**TASK BRIEF**
Go through the following data and transcribe exactly the stretch of lines from the one holding "staining in lung" to the one holding "micrograph of normal", both included.

**SOURCE RECORDS**
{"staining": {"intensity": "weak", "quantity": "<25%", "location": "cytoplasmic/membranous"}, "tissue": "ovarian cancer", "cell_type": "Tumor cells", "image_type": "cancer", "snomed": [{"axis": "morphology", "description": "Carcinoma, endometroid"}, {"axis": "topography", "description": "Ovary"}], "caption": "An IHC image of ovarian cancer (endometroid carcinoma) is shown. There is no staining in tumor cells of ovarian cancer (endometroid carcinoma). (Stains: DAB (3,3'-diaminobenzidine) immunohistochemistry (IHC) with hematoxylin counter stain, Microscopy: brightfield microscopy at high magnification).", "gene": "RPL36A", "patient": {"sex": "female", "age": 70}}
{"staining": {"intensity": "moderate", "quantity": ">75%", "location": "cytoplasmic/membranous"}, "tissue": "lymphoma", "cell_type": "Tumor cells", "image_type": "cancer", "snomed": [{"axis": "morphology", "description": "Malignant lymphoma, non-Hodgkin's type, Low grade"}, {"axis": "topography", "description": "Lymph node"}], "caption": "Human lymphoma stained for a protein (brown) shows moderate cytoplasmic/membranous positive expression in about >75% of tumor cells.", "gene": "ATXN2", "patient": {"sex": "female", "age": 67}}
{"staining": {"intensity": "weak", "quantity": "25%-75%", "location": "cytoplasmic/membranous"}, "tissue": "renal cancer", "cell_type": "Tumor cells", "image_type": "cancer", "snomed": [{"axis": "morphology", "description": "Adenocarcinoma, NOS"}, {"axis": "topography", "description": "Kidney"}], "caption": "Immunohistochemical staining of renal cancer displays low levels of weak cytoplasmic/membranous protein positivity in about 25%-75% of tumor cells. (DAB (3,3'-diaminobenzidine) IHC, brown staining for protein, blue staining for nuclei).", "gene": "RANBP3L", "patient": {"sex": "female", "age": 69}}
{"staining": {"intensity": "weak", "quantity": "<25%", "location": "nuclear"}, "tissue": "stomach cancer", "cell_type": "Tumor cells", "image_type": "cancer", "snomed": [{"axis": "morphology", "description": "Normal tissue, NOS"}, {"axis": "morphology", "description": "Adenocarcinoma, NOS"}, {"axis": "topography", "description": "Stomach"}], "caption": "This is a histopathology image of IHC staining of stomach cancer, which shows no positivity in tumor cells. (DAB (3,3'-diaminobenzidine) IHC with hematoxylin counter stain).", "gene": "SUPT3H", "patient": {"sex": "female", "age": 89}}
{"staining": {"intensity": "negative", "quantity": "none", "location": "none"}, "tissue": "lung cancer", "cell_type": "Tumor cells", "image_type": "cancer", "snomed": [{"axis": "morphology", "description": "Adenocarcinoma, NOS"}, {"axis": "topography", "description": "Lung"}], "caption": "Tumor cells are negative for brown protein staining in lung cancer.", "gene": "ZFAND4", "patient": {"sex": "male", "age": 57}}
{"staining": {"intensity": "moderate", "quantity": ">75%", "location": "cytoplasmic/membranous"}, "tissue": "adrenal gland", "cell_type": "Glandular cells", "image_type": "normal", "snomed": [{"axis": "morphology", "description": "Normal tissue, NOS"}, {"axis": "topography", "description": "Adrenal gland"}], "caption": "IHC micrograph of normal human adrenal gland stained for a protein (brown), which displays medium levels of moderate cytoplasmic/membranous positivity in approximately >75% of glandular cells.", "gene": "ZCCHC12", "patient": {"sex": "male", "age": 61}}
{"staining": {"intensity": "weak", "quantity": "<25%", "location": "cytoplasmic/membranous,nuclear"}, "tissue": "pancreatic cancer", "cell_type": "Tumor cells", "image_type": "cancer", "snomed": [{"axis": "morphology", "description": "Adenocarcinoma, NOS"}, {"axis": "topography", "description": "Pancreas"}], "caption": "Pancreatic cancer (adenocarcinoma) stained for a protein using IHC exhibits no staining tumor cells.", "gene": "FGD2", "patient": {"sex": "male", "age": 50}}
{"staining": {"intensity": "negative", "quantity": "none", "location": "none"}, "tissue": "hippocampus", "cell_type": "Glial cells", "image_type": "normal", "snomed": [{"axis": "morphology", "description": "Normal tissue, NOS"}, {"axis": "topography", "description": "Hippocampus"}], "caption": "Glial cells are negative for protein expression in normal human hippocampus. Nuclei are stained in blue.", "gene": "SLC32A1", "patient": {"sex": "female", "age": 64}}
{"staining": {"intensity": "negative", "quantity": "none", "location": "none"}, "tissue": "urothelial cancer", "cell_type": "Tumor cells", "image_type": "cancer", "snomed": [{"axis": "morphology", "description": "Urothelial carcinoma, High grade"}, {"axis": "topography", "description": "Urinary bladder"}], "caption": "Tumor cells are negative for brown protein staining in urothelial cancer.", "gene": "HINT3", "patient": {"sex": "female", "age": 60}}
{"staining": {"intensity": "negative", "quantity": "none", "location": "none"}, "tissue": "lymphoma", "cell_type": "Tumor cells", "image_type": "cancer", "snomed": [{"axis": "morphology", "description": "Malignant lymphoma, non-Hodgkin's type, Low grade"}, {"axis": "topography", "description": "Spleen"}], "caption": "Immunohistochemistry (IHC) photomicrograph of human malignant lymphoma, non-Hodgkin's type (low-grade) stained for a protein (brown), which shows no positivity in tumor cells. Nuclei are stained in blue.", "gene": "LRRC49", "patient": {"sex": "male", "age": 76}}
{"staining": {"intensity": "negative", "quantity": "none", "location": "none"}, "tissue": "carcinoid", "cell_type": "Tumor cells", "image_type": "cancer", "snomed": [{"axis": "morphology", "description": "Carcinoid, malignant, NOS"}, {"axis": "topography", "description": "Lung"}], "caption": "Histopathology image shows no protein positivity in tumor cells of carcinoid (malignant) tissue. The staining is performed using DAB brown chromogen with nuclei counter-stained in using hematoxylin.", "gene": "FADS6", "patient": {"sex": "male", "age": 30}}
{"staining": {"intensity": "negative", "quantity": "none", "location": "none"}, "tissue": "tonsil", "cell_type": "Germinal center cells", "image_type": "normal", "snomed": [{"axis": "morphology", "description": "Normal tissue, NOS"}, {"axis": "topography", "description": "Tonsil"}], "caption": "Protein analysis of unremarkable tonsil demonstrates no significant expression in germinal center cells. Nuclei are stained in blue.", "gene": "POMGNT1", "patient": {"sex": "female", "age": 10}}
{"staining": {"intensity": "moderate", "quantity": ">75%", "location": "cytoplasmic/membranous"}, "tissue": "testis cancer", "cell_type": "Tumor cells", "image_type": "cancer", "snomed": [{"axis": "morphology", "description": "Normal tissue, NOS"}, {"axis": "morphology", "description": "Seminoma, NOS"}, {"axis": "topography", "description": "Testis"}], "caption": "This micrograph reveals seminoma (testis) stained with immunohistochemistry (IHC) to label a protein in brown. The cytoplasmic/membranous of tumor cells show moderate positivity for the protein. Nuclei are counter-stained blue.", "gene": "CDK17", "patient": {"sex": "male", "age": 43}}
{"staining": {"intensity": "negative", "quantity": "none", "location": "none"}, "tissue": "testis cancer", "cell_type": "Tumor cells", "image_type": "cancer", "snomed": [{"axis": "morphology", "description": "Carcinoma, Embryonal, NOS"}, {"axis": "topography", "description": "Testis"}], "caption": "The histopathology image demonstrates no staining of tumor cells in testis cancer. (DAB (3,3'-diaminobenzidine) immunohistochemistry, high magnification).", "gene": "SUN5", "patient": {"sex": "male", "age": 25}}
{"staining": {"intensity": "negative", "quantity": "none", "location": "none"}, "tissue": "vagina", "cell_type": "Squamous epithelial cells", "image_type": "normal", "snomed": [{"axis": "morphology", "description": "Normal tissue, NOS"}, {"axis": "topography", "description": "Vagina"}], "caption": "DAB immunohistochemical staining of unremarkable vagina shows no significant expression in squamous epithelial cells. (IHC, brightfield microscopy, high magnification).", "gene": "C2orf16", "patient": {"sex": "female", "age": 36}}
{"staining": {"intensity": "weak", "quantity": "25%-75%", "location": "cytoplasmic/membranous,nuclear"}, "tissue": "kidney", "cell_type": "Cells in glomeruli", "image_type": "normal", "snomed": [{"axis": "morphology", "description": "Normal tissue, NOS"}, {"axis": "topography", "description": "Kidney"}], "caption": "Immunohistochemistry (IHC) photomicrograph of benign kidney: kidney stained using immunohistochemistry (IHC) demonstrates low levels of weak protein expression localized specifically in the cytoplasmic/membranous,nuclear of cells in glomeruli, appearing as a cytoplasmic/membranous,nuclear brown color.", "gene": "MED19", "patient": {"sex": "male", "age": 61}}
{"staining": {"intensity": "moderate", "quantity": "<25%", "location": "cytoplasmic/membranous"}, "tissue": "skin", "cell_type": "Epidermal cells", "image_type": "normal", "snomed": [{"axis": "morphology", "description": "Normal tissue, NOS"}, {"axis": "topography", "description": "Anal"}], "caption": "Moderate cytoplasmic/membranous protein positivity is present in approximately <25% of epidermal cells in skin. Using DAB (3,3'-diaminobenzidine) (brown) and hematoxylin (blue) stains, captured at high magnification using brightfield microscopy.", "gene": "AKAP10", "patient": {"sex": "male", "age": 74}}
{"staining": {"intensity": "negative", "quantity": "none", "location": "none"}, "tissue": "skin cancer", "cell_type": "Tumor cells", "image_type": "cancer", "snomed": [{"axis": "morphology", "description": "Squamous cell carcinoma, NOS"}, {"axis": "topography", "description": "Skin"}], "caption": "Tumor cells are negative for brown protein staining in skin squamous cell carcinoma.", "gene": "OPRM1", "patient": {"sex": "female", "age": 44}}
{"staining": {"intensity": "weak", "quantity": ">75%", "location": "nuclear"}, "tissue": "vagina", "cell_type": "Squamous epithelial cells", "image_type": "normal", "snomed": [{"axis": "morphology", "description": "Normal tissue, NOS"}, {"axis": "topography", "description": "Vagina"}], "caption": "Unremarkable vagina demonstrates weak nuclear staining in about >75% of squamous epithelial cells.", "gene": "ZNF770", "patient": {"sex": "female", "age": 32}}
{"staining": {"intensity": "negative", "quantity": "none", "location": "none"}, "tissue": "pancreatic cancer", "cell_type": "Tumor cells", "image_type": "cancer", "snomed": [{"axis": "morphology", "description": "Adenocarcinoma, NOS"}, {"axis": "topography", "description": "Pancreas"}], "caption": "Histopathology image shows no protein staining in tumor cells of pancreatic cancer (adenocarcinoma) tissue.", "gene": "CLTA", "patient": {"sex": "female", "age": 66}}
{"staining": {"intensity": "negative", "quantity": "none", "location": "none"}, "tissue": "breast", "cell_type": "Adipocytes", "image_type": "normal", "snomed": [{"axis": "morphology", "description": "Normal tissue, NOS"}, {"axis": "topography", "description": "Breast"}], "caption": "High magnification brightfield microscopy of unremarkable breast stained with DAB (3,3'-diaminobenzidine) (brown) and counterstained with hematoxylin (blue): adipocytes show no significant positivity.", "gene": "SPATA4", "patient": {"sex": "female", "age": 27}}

**RESPONSE BELOW**
{"staining": {"intensity": "negative", "quantity": "none", "location": "none"}, "tissue": "lung cancer", "cell_type": "Tumor cells", "image_type": "cancer", "snomed": [{"axis": "morphology", "description": "Adenocarcinoma, NOS"}, {"axis": "topography", "description": "Lung"}], "caption": "Tumor cells are negative for brown protein staining in lung cancer.", "gene": "ZFAND4", "patient": {"sex": "male", "age": 57}}
{"staining": {"intensity": "moderate", "quantity": ">75%", "location": "cytoplasmic/membranous"}, "tissue": "adrenal gland", "cell_type": "Glandular cells", "image_type": "normal", "snomed": [{"axis": "morphology", "description": "Normal tissue, NOS"}, {"axis": "topography", "description": "Adrenal gland"}], "caption": "IHC micrograph of normal human adrenal gland stained for a protein (brown), which displays medium levels of moderate cytoplasmic/membranous positivity in approximately >75% of glandular cells.", "gene": "ZCCHC12", "patient": {"sex": "male", "age": 61}}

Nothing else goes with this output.